The second intention is to understand and sense the cellular metabolism of the client via the cardiovascular system. This especially involves the crucial role in health of the vascular endothelium (the inner lining if the arteries and veins). In this approach, students learn how to positively influence the metabolic system of the client in the blood and its vessels. This includes the immune system in the blood and endocrine systems located in the endothelium. The heart-blood-endothelium complex is contacted with the therapeutic activity of Primary Respiration and stillness already within it. In this way, the therapist and his or her hands is simply reminding the cardiovascular system of its preexisting health.
Primary Respiration is defined as the long tide in biodynamic craniosacral therapy. It is the movement of wholeness. It is one of the three tidal movements that craniosacral therapists might work with in clinical practice. The other two are the cranial rhythmic impulse (CRI) and the mid tide both of which are faster. Primary Respiration was first discovered by William Garner Sutherland, DO, and incorporated into clinical practice because of the therapeutic benefits when both the practitioner and client access a slow rhythm in their nervous system, heart and body– such as Primary Respiration.
The purpose of the whole training is:
- To study the new science of compassion and its recovery with Biodynamic Cardiovascular Therapy. Each class contains mindfulness based guided meditations linking compassion, kindness and gentle care with the experience of Primary Respiration and stillness in and around the body. This is the essence of each course.
- To learn new palpation skills to help stabilize and improve the cellular metabolism of the contemporary client specifically in their Fluid Body (the instinct of knowing how to self-heal), intestinal, cardiovascular and nervous systems.
- To be learn important new aspects of prenatal development and the cellular metabolism of the cardiovascular system. Human embryology from the point of view of morphology (wholistic movement) will be taught in many classes which informs the palpation skills being taught.

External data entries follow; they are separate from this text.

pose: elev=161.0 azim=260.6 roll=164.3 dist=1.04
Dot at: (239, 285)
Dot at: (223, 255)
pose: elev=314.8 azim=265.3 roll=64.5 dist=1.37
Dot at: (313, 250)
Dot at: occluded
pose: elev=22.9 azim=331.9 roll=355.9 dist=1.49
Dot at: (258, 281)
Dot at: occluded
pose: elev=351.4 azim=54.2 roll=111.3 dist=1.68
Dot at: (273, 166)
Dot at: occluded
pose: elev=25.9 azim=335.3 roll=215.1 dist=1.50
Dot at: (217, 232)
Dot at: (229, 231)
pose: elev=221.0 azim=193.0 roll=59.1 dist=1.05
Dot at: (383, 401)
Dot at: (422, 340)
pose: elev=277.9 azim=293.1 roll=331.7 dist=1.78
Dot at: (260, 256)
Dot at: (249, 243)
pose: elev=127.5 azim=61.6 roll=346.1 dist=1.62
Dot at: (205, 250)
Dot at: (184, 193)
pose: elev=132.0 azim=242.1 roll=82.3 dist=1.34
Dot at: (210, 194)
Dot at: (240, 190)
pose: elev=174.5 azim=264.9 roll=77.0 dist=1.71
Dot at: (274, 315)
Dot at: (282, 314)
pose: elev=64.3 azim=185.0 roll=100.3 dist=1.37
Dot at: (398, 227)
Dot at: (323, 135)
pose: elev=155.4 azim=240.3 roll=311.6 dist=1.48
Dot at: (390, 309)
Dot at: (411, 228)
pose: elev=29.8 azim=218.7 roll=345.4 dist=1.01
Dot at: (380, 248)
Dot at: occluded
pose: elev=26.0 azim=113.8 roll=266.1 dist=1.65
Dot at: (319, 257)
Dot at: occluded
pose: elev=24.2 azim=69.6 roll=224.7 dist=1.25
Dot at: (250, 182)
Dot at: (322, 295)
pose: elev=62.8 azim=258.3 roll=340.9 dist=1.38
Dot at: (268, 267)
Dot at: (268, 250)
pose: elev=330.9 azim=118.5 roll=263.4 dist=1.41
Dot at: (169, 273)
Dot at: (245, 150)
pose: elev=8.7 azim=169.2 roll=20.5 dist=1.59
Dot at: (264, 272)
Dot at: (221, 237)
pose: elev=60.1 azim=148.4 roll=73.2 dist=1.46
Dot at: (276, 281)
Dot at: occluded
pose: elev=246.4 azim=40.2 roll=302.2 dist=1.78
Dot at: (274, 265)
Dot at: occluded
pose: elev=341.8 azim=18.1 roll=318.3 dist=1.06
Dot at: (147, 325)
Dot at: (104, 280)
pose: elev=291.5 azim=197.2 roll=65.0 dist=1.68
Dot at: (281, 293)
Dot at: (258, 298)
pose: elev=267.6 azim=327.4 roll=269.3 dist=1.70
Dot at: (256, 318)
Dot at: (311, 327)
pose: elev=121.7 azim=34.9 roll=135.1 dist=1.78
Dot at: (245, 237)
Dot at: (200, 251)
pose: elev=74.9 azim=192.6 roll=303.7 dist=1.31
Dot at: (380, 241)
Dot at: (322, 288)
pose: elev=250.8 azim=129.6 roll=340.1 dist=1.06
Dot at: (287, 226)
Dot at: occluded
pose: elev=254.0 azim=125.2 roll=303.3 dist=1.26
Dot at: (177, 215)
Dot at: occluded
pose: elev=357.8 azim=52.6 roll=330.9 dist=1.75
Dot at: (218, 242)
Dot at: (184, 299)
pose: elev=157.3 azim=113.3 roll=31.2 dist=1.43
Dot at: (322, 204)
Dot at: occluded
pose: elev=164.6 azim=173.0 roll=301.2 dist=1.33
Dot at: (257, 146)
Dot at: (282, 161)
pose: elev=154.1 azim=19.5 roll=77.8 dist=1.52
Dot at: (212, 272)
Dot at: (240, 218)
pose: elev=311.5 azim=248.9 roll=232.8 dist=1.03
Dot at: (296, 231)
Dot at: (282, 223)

- To experience embodied wholeness in one’s self first and then offer that to the client through skillful application of palpation skills based on compassionate touch. This begins in the physical body together with its Fluid Body.
- To maintain a Heart to Heart connection. The electromagnetic field of the heart extends 15’ around the body and constantly interacts with other heart fields. Primary Respiration moves within the heart field to generate safety, healing and embodied wholeness. This sensory awareness can be applied in all life situations. Numerous skills will be taught to experience this state.
In these classes, students will learn how and when to blend current and previous learning in all forms of craniosacral therapy as well as manual therapy of all kinds for the most effective treatment for the client. Each year the curriculum of all courses is updated with new research information on the Fluid Body, cardiovascular and nervous systems and its application in clinical practice.